Pakar Sebut Sistem Proporsional Terbuka Picu Politik Uang
Para caleg akan bertarung dengan caleg dari partai lain dan bahkan akan gontok-gontokan dengan caleg dalam satu partai. Selain berbiaya tinggi, juga memicu konflik.
“Oleh karena orientasinya adalah meraih suara sebanyak-banyaknya, maka berbagai intrik dilakukan termasuk melakukan praktik politik uang. Maka banyak riset menyatakan bahwa politik uang di Indonesia sangatlah tinggi,” lanjut Oce Madril yang juga merupakan pegiat antikorupsi.
Pemilu yang berbiaya mahal berkorelasi dengan tingginya tingkat korupsi di sebuah negara. Rumusnya sederhana, karena modal yang harus dikeluarkan caleg sangat mahal, maka ketika terpilih rentan melakukan korupsi untuk mengembalikan modal biaya pemilu dan menyiapkan modal baru agar dapat terpilih di pemilu berikutnya.
Persoalan turunan yang ditimbulkan oleh sistem pemilu berbiaya mahal ini telah dirasakan selama ini dan hingga saat ini, persoalannya semakin akut, korupsi politik, dan politik uang semakin merongrong institusi demokrasi.

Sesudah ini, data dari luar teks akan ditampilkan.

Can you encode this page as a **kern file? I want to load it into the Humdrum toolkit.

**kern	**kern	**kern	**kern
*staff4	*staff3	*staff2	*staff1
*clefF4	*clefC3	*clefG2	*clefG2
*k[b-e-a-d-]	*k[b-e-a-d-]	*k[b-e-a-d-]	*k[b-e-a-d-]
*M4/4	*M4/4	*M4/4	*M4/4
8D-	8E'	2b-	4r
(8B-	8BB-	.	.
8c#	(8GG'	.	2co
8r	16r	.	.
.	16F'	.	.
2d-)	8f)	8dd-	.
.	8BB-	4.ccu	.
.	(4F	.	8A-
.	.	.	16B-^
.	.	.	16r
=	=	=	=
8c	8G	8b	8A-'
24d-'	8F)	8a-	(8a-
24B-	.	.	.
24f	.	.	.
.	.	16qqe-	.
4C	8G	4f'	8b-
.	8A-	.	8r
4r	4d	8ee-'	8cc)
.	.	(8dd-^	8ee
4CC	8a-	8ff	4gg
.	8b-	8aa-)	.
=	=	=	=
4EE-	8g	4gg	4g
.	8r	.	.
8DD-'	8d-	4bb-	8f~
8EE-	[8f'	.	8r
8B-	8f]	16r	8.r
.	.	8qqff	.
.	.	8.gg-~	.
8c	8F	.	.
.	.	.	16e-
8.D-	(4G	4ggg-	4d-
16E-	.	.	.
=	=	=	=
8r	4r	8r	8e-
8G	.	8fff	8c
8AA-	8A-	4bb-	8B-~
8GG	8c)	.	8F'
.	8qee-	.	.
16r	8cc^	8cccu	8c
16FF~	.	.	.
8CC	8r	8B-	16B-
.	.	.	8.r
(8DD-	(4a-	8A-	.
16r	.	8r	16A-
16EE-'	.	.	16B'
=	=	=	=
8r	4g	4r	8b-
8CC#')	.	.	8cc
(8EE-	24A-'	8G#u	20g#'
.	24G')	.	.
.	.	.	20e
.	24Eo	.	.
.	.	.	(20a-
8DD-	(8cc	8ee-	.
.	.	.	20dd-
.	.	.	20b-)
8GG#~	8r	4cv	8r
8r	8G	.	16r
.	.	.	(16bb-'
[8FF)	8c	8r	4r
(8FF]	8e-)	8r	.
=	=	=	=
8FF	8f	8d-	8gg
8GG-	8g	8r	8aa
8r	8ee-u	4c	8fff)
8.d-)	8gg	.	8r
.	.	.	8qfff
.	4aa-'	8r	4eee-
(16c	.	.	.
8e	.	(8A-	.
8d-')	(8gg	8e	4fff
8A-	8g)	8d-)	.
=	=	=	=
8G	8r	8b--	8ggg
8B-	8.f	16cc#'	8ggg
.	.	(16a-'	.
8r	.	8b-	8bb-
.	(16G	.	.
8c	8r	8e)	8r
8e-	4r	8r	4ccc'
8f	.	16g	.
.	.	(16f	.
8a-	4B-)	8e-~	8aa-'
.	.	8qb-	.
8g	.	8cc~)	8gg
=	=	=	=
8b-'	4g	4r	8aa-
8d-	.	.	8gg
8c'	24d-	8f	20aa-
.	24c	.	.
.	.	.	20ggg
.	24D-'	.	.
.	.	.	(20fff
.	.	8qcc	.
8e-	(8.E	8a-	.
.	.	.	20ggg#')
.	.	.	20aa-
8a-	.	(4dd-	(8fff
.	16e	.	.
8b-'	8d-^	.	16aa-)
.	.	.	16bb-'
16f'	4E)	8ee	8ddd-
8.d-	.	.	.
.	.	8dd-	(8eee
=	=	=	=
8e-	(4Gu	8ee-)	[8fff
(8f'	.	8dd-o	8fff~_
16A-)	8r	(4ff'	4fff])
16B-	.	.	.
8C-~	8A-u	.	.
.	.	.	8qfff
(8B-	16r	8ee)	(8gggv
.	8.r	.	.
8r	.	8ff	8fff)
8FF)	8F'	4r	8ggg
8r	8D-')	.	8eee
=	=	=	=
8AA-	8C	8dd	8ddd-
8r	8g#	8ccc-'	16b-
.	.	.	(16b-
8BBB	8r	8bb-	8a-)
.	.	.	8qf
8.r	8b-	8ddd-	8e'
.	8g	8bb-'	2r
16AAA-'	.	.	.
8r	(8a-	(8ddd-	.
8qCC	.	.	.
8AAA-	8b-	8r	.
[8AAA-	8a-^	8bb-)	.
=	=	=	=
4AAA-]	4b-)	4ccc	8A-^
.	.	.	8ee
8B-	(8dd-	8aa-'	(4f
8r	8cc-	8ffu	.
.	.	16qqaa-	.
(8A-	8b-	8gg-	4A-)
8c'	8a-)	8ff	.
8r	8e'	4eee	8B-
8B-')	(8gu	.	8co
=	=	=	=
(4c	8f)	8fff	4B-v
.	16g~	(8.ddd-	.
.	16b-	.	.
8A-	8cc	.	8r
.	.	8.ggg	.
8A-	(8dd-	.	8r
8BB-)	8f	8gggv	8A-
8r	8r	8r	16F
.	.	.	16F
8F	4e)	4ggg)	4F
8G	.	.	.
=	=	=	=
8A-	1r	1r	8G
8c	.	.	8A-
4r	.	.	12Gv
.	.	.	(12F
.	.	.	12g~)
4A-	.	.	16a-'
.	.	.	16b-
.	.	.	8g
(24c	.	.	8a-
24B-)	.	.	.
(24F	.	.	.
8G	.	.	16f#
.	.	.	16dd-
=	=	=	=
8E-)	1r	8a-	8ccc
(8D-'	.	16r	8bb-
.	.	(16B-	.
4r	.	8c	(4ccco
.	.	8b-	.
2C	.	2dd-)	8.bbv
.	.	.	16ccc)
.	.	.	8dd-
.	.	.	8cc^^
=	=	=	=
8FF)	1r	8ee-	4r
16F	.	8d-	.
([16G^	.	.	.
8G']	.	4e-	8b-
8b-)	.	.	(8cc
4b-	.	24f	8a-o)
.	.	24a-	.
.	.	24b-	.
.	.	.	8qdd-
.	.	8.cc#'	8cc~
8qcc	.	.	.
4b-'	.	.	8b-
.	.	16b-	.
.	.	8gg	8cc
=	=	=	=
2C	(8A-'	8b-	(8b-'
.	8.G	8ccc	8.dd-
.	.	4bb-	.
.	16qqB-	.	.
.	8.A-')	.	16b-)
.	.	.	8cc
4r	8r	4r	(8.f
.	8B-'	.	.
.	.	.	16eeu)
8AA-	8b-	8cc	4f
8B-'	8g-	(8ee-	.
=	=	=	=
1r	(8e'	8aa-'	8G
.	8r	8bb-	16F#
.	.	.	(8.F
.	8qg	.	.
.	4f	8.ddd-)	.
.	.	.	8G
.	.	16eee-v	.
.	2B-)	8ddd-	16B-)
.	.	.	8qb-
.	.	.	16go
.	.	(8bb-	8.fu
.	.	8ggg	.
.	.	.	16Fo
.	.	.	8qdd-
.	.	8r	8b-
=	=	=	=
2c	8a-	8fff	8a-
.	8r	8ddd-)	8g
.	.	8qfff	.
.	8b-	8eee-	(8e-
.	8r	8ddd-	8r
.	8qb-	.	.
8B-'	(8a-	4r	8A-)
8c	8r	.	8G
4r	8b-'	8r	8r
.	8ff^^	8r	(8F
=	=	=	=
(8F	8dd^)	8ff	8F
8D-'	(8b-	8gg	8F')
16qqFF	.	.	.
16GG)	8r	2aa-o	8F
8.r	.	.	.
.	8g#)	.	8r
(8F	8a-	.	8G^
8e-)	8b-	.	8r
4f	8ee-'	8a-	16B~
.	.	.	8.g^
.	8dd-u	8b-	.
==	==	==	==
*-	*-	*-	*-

“Sementara sistem proporsional tertutup menyisakan masalah demokratisasi di tingkat partai, khususnya berkaitan dengan rekrutmen politik. Oleh karena itu, apabila nanti Mahkamah Konstitusi (MK) memutuskan bahwa sistem proporsional tertutup (mencoblos partai) kembali diterapkan, maka partai-partai harus memberikan jaminan bahwa rekrutmen caleg dilakukan berdasarkan merit system dengan mengajukan kader-kader berkualitas, tidak hanya berdasarkan popularitas semata,” tutup Oce Madril.